Yesterday, we started exploring the idea of graphing linear inequalities. We’ve been graphing linear equations for a month now, so it was time to branch out a bit.
I created a dry erase template for my 11 x 17 dry erase pockets to help students understand what it means for a point to be part of the “solution.” I wrote more about this dry erase template for graphing inequalities in this blog post.
Today, I want to focus, instead, on the graphic organizer I created to walk my students through how to graph a linear inequality AFTER we understand what it means for a point to be part of the solution of an inequality.
This is a slightly different approach than I took last year, and I want to take this chance to reflect on the WHY behind my changes.
Here are photos of last year’s notes.
I didn’t take a picture of this page today, but I re-used this page with slight modifications.
On Step 1, I pre-typed my reminder to flip the inequality symbol if you divide by a negative.
The biggest change was on Step 4. I opted to move away from teaching students that we shade above the graph for greater than and below the graph for less than. I started using this method several years ago because I found that my students were making mistakes when evaluating test points. This year, I decided to really emphasize evaluating expressions at the beginning of the year. So far, I’m SUPER-pleased with how it has been going. I don’t think I will ever go back to just teaching the short-cut method for shading.
One reason for moving away for the short-cut method is that it ONLY works when the inequality is in slope-intercept form. Every single year, I have students who look at the inequality symbol in the original inequality (usually standard form) and use that to determine their shading instead of the symbol in the slope-intercept form version.
Also, I am starting to recognize that my decision a few years ago to stop teaching graphing equations/inequalities by intercepts is no longer necessary. I stopped using this method because I wanted my students to really have a chance to master translating between the different forms of linear equations/inequalities. For the past two years, I’ve been making my students practice translating between different forms a LOT more than I used to, so I’m beginning to realize that there’s no reason to avoid teaching graphing by intercepts anymore.

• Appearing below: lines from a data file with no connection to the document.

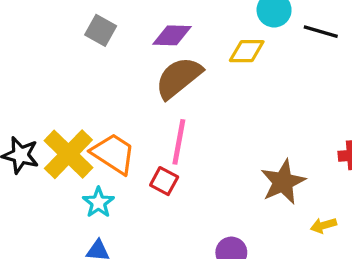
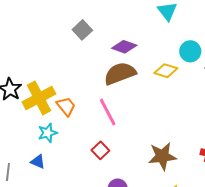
pink line: (179, 142) -> (108, 112), turned -56
orange trapezoid: (113, 154) -> (66, 106), size x0.7
red square: (164, 181) -> (100, 150), moved

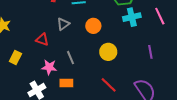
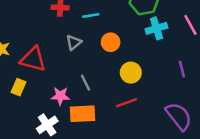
red triangle: (42, 40) -> (33, 59), moved, size x1.6
orange rectangle: (66, 83) -> (82, 114), size x1.5
red line: (109, 85) -> (126, 103), moved, turned -60

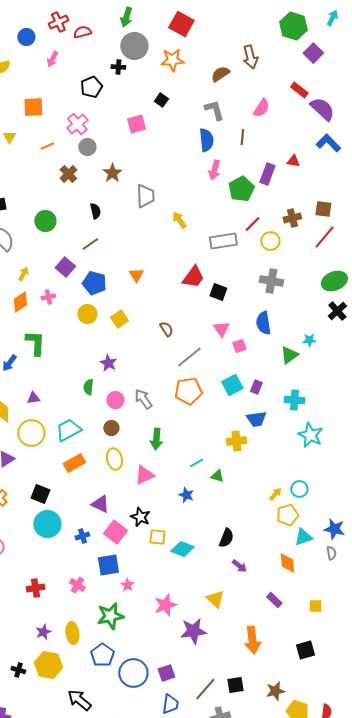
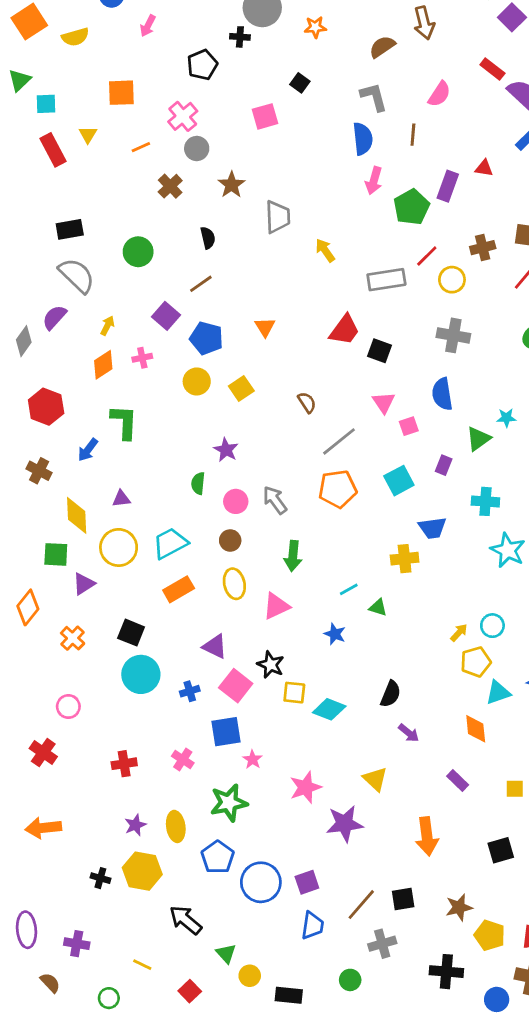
orange star: (172, 60) -> (315, 27), size x0.7
purple rectangle: (256, 387) -> (444, 465), moved

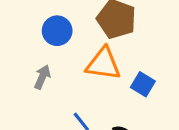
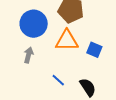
blue circle: (57, 31) -> (34, 24), size x1.4

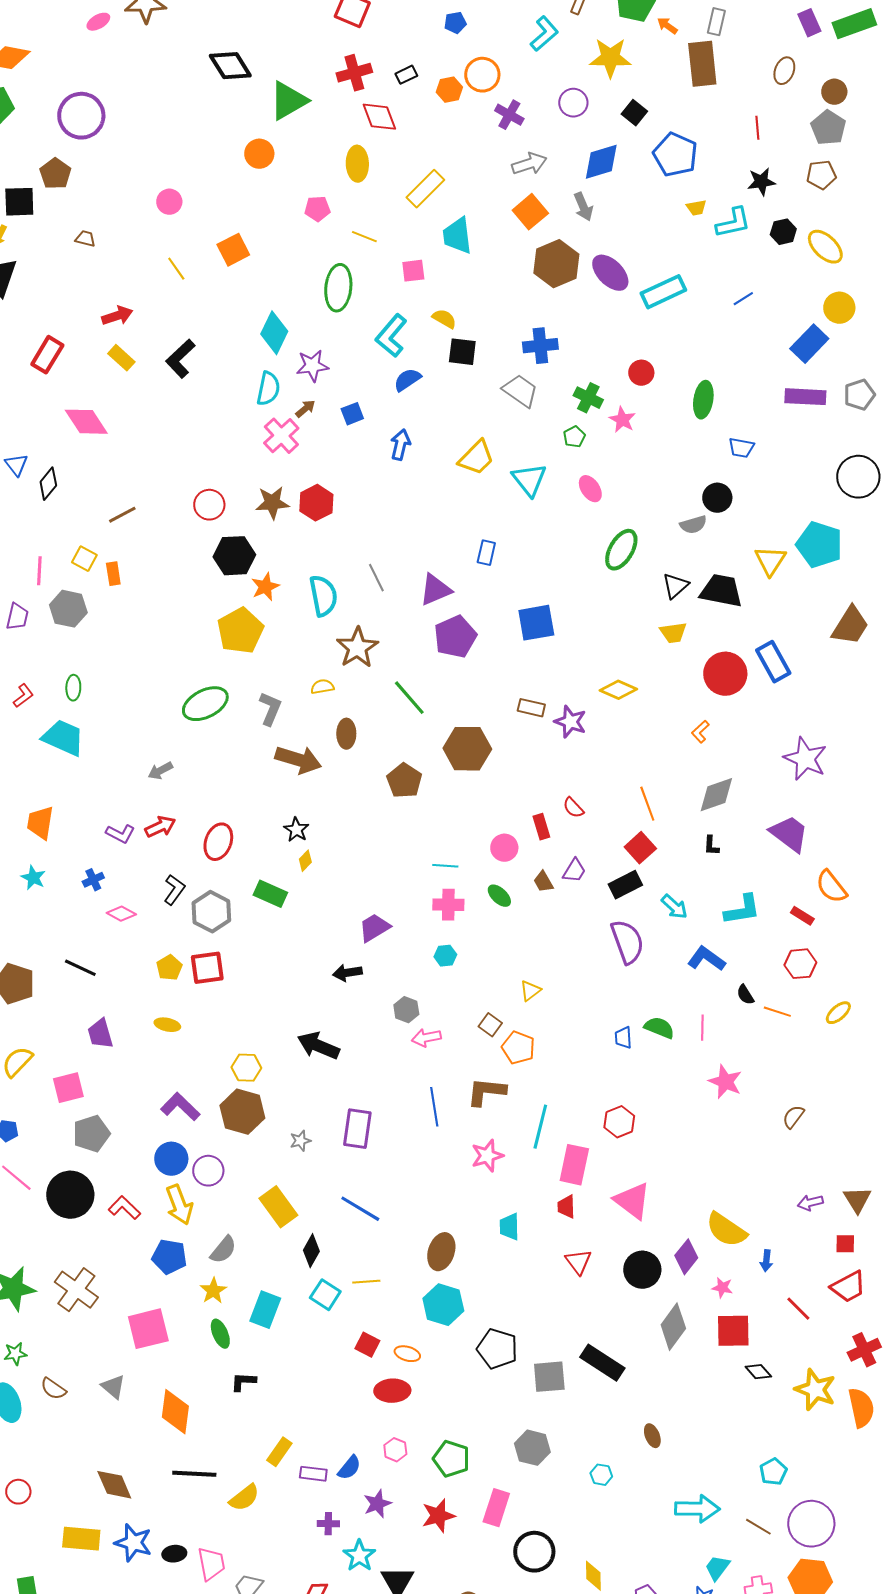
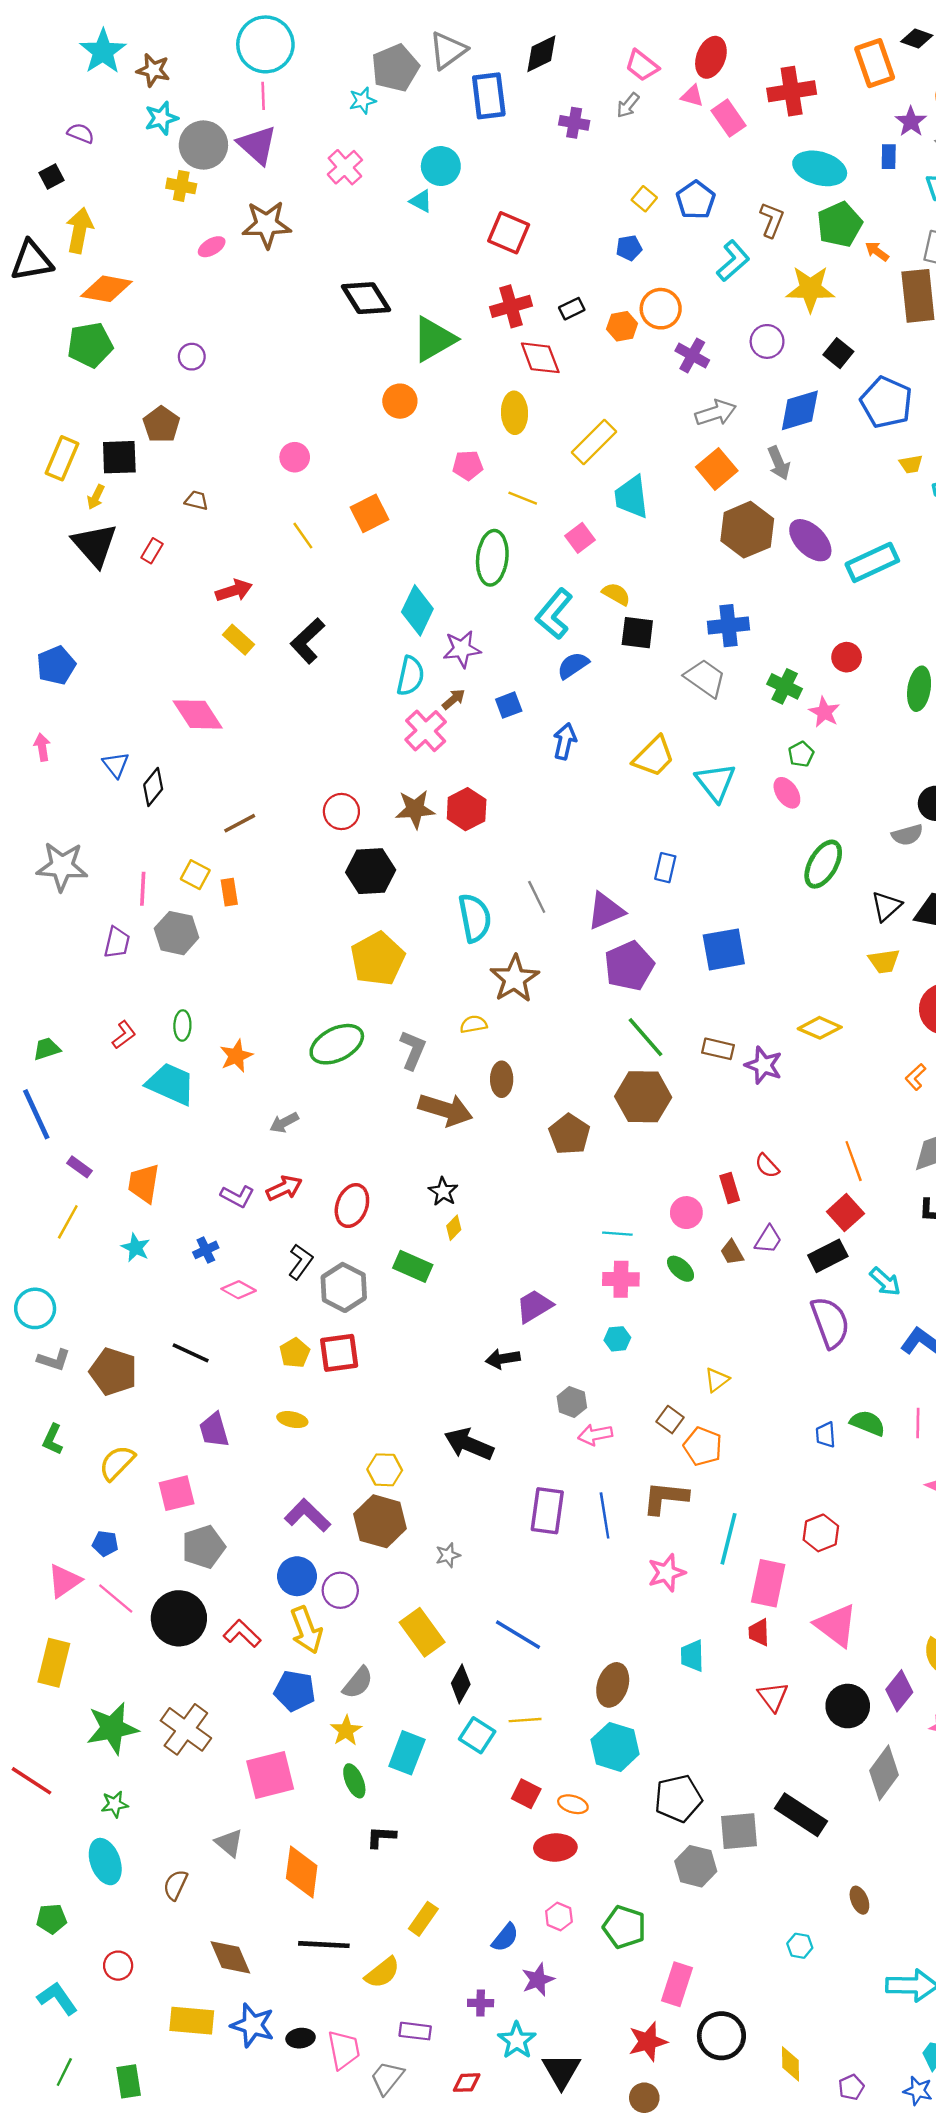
purple circle: (81, 116) -> (192, 357), size x0.5
pink square: (413, 271) -> (580, 538), turned -30
red rectangle: (47, 355) -> (152, 551), moved, size x0.6
green pentagon: (574, 437) -> (801, 754), moved
orange star: (265, 587) -> (236, 1056), moved
green line: (409, 698) -> (645, 1037), moved
purple rectangle: (357, 1129) -> (547, 1511), moved
black pentagon: (497, 1349) -> (678, 1798), turned -30
brown semicircle: (53, 1389) -> (175, 1885), moved, turned 80
gray hexagon: (532, 1448) -> (696, 1866), moved
purple rectangle: (313, 1474) -> (415, 2031), moved
red star: (438, 1516) -> (648, 2042), moved

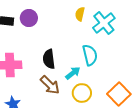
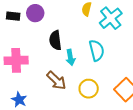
black semicircle: (49, 59) -> (55, 40), moved
cyan arrow: (73, 73) -> (70, 57), moved, turned 119

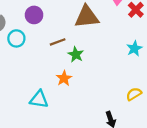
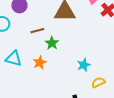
cyan star: (134, 48) -> (84, 65), moved
cyan triangle: (39, 99) -> (13, 59), moved

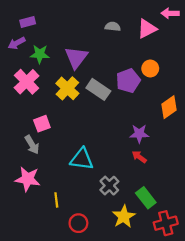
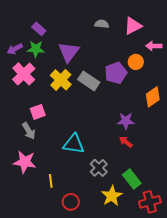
pink arrow: (170, 13) -> (154, 46), moved
purple rectangle: (28, 22) -> (39, 29), moved, turned 56
purple arrow: (17, 43) -> (15, 49), moved

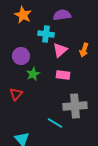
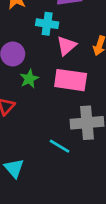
pink rectangle: (63, 75) -> (71, 80), size x1.6

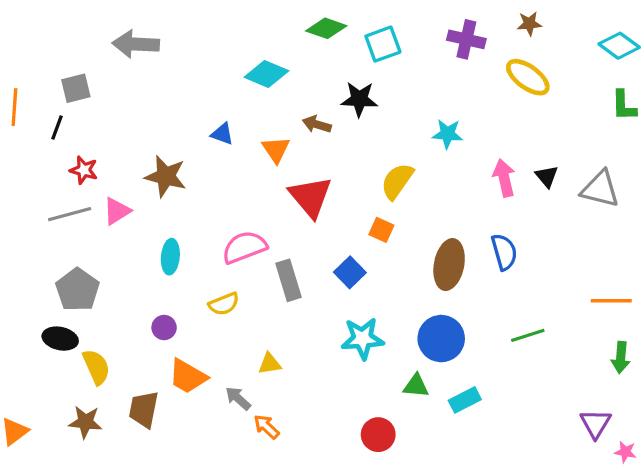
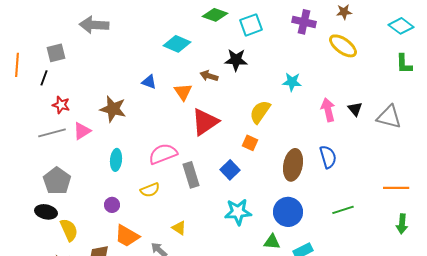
red triangle: (310, 197) -> (205, 122), turned 36
yellow triangle: (270, 364) -> (179, 228), turned 42

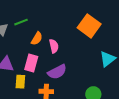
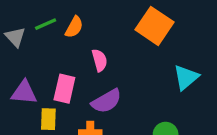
orange semicircle: (37, 39) -> (74, 27), moved

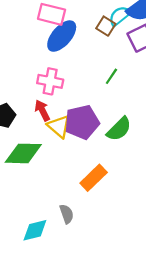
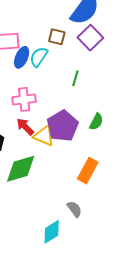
cyan semicircle: (120, 16) -> (39, 57), moved
blue ellipse: (62, 36) -> (22, 57), size x0.7
green semicircle: (119, 129) -> (96, 122), size x0.7

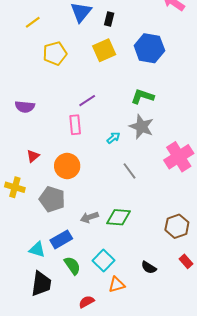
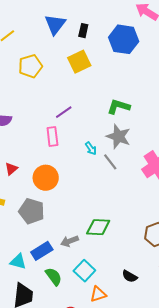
blue hexagon: (149, 48) -> (124, 39), moved
cyan arrow: (113, 138) -> (91, 148), turned 96
gray line: (130, 171) -> (110, 162), moved
gray arrow: (89, 217) -> (70, 241), moved

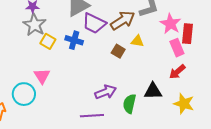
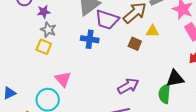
gray star: (35, 25) -> (48, 30), size x0.7
yellow square: (48, 41) -> (44, 47), moved
green semicircle: (129, 104) -> (164, 94), moved

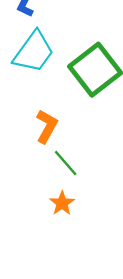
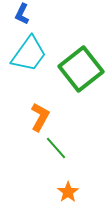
orange star: (62, 203) -> (68, 192), moved

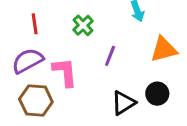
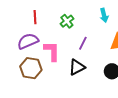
black triangle: (123, 103) -> (77, 67), moved

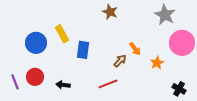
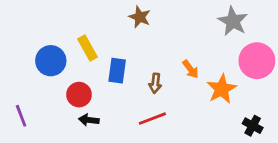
brown star: (110, 12) -> (140, 17), moved
brown arrow: (120, 61) -> (155, 83), moved, turned 144
orange star: (157, 63) -> (222, 89), size x1.5
red circle: (35, 77) -> (79, 95), moved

Guys, this teaching thing is tough. As teachers, we want to do what is best for our students. But, it is so hard to know what that is. It is easy to fall into the trap of doing something because that’s how you did it last year without thinking if that is still the best, most appropriate method. I’m finding more and more that I often shift the way I teach one topic without realizing the ten other topics that this influences also need to be shifted slightly as a result.
Enough pondering the reality of being a teacher. Let’s get back to last year’s approach.
After filling out the graphic organizer, we moved immediately to practice. I achieved this by having students complete 12 practice problems that could be found in 2 “poof books.”
Here’s an example of an inside page:
When I looked back at these practice books last night while planning today’s practice, I kinda cringed. There wasn’t anything necessarily wrong about my approach. It just wasn’t as thorough as it come be. If I wanted my students to test points to determine their shading, where would there be the space to do that?
This led to my new graphic organizer:
Instead of breaking down the steps only ONCE on a graphic organizer, I decided to give my students the structure of the graphic organizer for EVERY SINGLE PRACTICE PROBLEM. This means my students have less practice problems to reference in their notebooks, but I think they are actually better references.
My students have really taken to the idea of testing points. They’ve also realized that (0, 0) is the best point ever to test!